Provided passage: Begin
Studio album by Fred Hammond
- Released: May 28, 1991
- Recorded: 1990–1991
- Genre: CCM; contemporary gospel; R&B; soul;
- Length: 46:01
- Label: Verity, Benson
- Producer: Fred Hammond, Eric Brice, Dan Clearly

Fred Hammond chronology
|  | I Am Persuaded (1991) | Deliverance (1993) |

= I Am Persuaded =

I Am Persuaded is the debut studio album from gospel singer Fred Hammond. It is Hammond's first album as a solo artist, recorded while still a member of the popular gospel group Commissioned. The album was released on May 28, 1991, through Verity Records and Benson Records. The album contains a distinct early 1990s sound, and combines uptempo R&B, soul and new jack swing musical elements with its core gospel sound.

== Chart performance ==

The album peaked at No. 11 on Billboard's Top Gospel Albums chart on September 7, 1991. It remained on the chart for 29 weeks.

== Track listing ==

1. "I Am Persuaded" (Eric Brice, Fred Hammond) – 5:40
2. "Mender of Broken Hearts" (Fred Hammond, Eddie Howard Jr.) – 5:09
3. "I Came to Jesus As I Was / Grace" (Fred Hammond, Bernard Wright) – 9:47
4. "If It Had Not Been (For the Lord on Our Side)" (Anson Dawkins, Mitchell Jones) – 5:00
5. "Go (A Young Minister's Affirmation)" (Maxx Frank, Fred Hammond) – 4:56
6. "That's What I'll Do to Keep on Lovin' You" (Maxx Frank, Michael Winans, Regina Winans) – 4:49
7. "Wake Up" (Percy Bady, Steve Huff) – 4:07
8. "That Rugged Cross" (Maxx Frank, Fred Hammond) – 2:55
9. "I'm Not Afraid" (Percy Bady) – 3:34

== Personnel ==
Adapted from AllMusic.com.
Provided passage: End
Records supplied: Begin
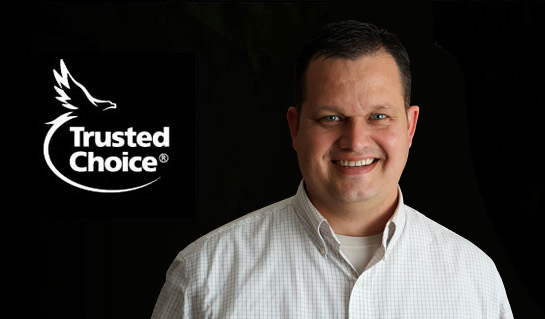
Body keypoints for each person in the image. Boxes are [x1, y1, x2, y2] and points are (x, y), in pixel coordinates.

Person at [152, 20, 512, 318]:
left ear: (410, 127)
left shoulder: (474, 277)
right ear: (295, 128)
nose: (355, 141)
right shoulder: (204, 275)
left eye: (378, 116)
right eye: (331, 117)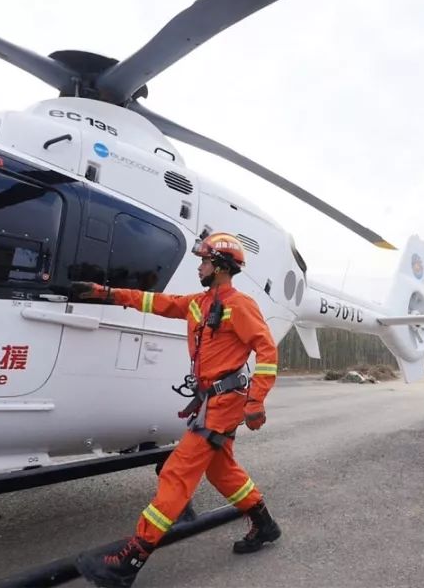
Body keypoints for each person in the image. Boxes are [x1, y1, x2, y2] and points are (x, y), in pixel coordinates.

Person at [72, 233, 280, 588]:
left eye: (204, 261)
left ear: (219, 267)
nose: (199, 266)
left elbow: (267, 351)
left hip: (225, 403)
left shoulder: (240, 306)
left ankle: (129, 560)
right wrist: (108, 294)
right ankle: (265, 525)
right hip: (210, 401)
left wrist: (256, 401)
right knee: (221, 470)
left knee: (176, 473)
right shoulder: (199, 304)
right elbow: (158, 302)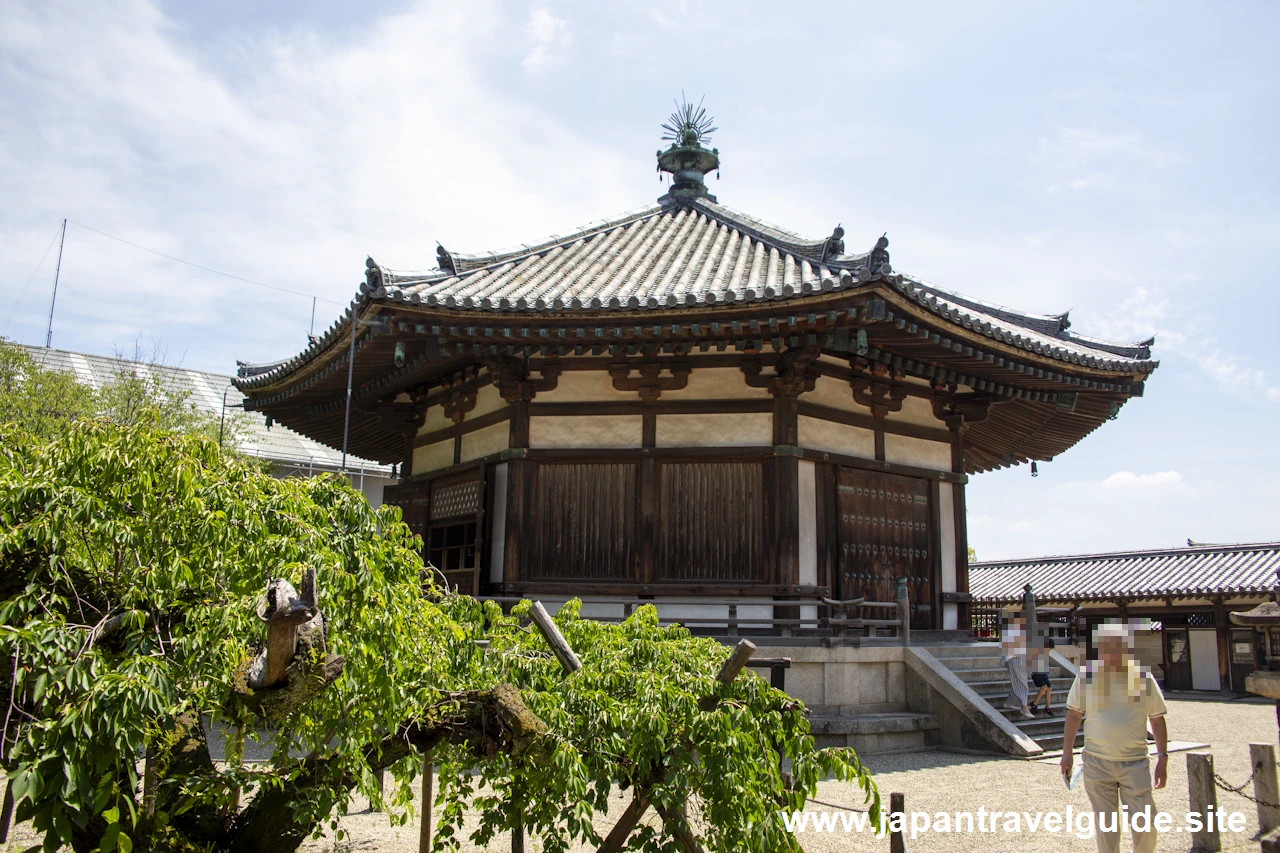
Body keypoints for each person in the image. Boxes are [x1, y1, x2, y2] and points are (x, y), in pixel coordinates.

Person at [1060, 622, 1168, 853]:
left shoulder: (1143, 678)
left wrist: (1163, 757)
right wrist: (1067, 753)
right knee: (1106, 826)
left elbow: (1157, 719)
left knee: (1146, 823)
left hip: (1135, 761)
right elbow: (1073, 715)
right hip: (1096, 760)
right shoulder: (1087, 676)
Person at [1001, 614, 1034, 719]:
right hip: (1015, 658)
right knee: (1022, 682)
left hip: (1021, 658)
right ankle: (1024, 706)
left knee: (1019, 681)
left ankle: (1010, 702)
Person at [1031, 637, 1056, 715]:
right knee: (1044, 687)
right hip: (1036, 673)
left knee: (1049, 688)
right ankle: (1034, 704)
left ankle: (1047, 707)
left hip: (1043, 673)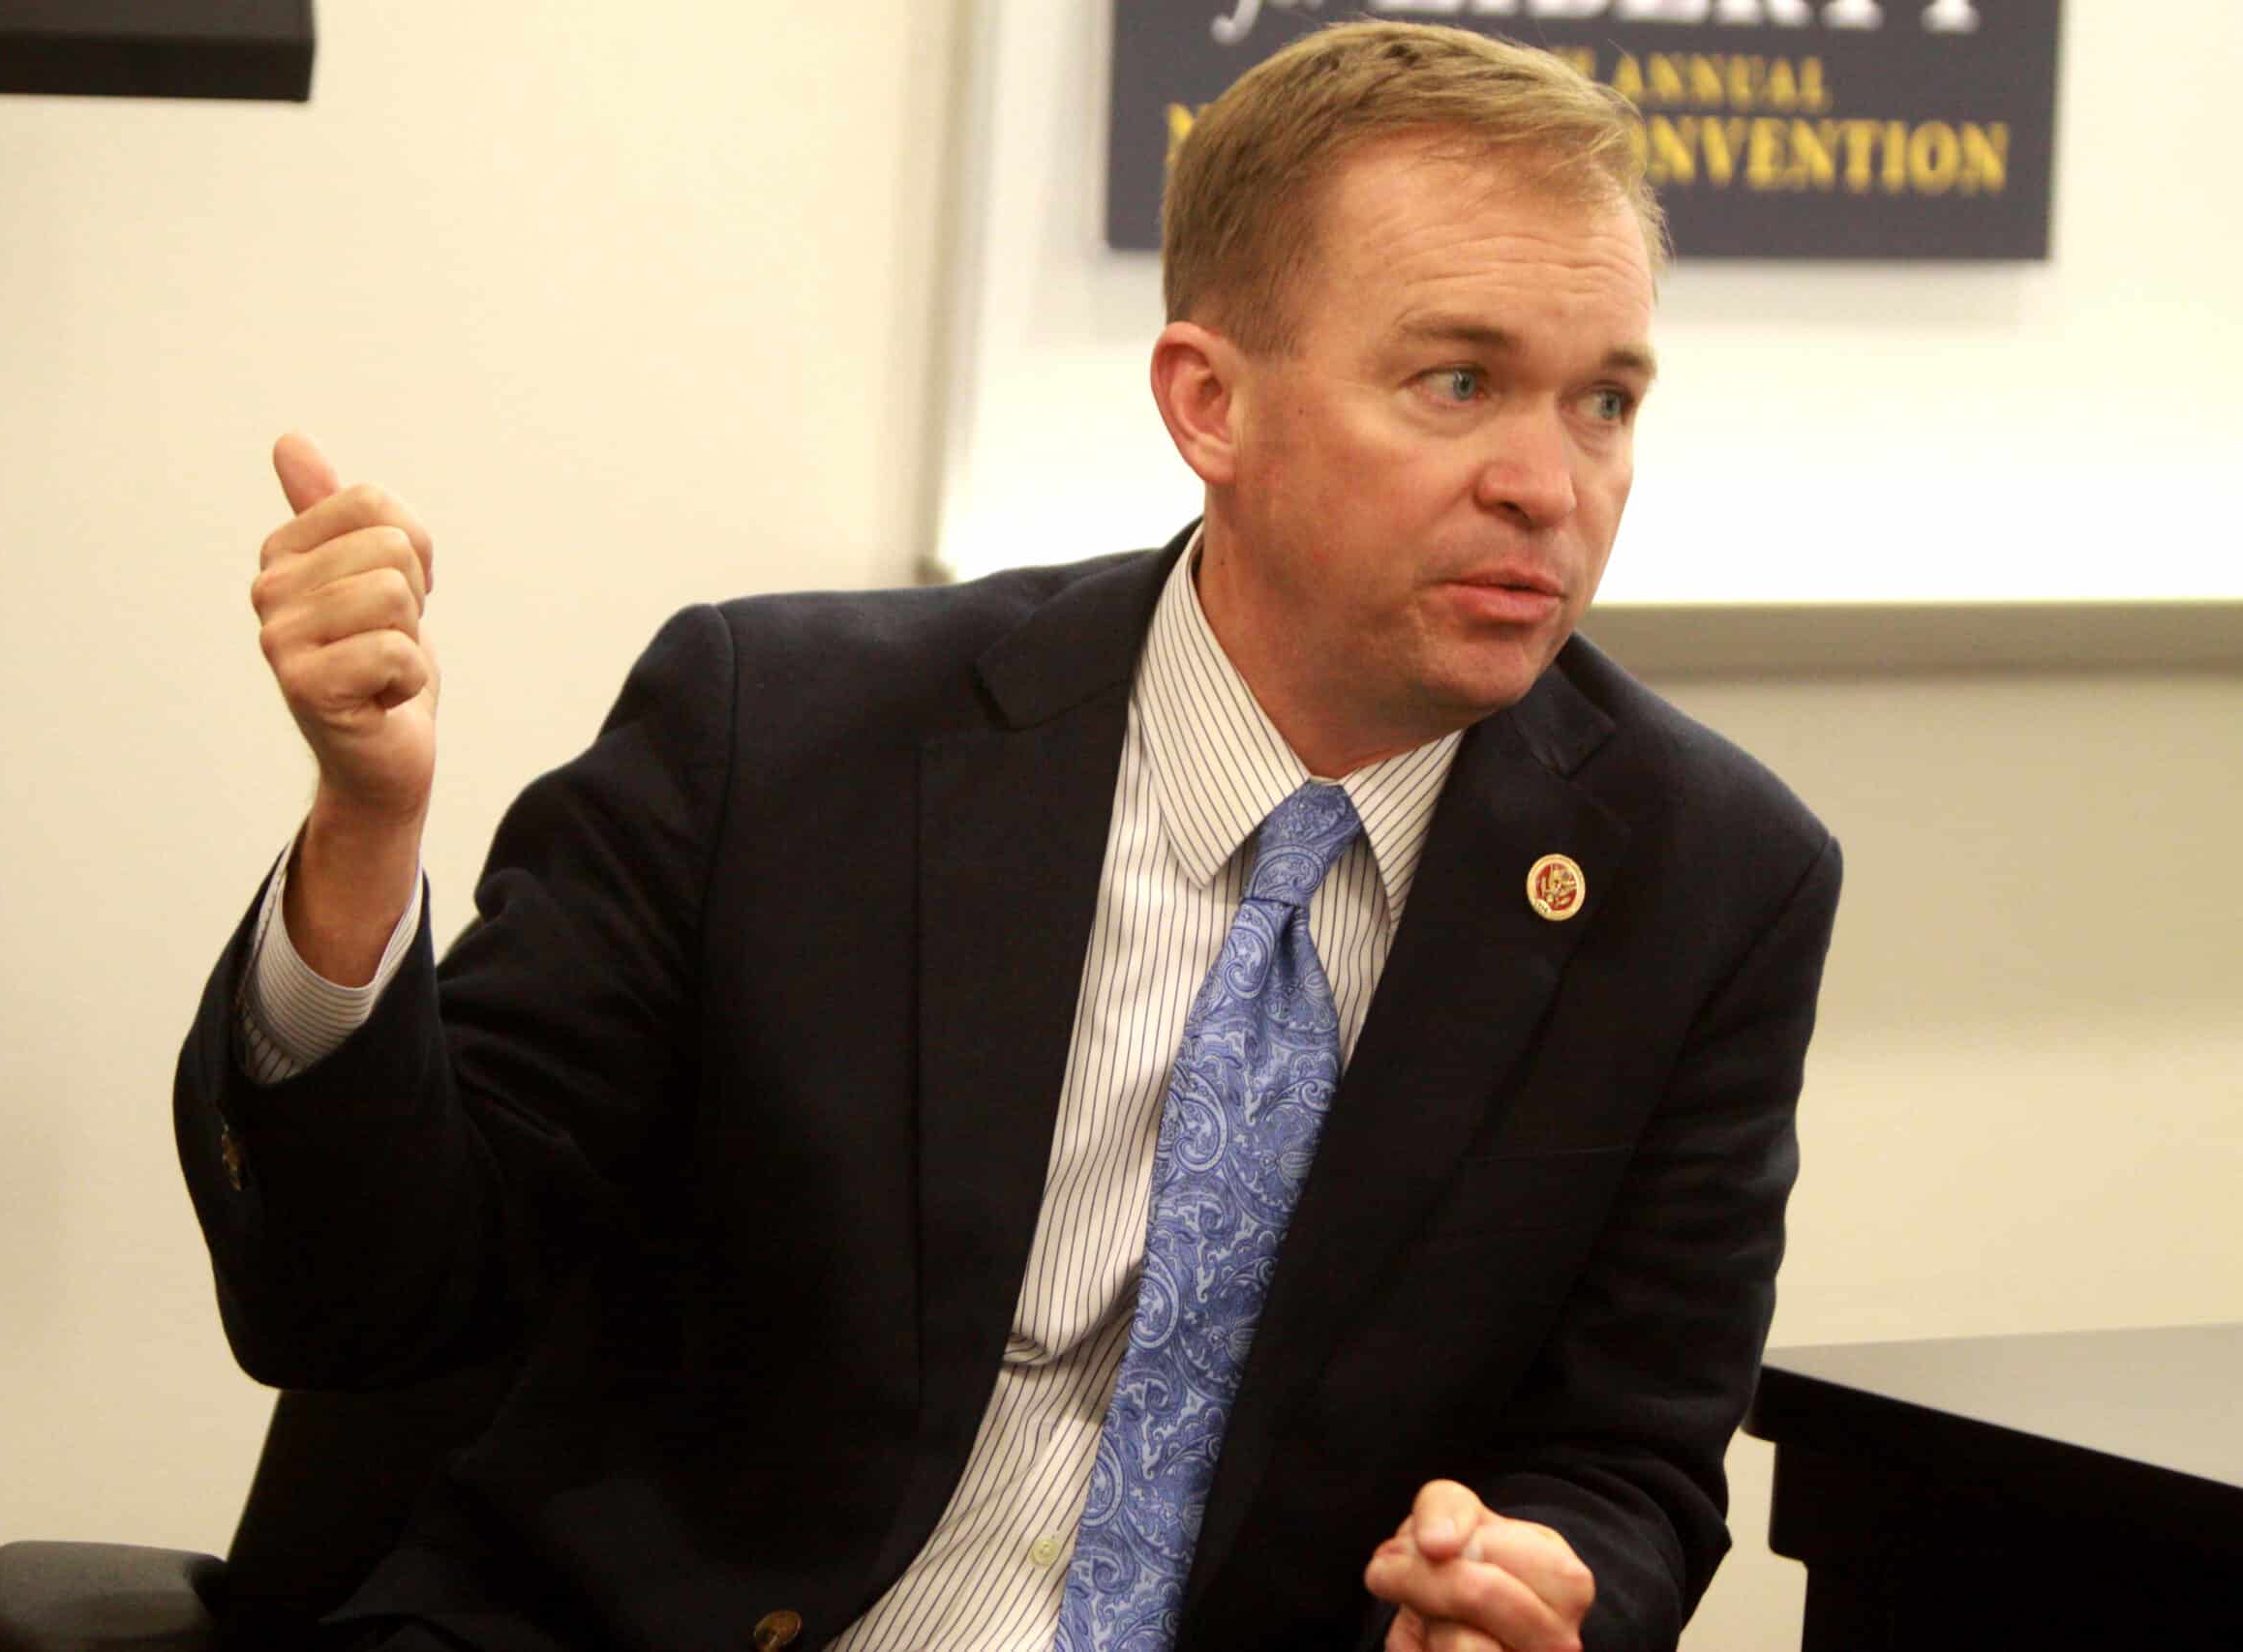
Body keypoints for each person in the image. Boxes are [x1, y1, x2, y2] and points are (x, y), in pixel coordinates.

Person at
Records supplied: End
● What the task asks
Answer these from the I Am Persuaded article:
1. Of what gospel group was Fred Hammond still a member when he recorded the album?
2. For how many weeks did the album stay on Billboard's Top Gospel Albums chart?
3. What is the running time of "I Came to Jesus As I Was / Grace"?

● Exercise output
1. Commissioned
2. 29 weeks
3. 9:47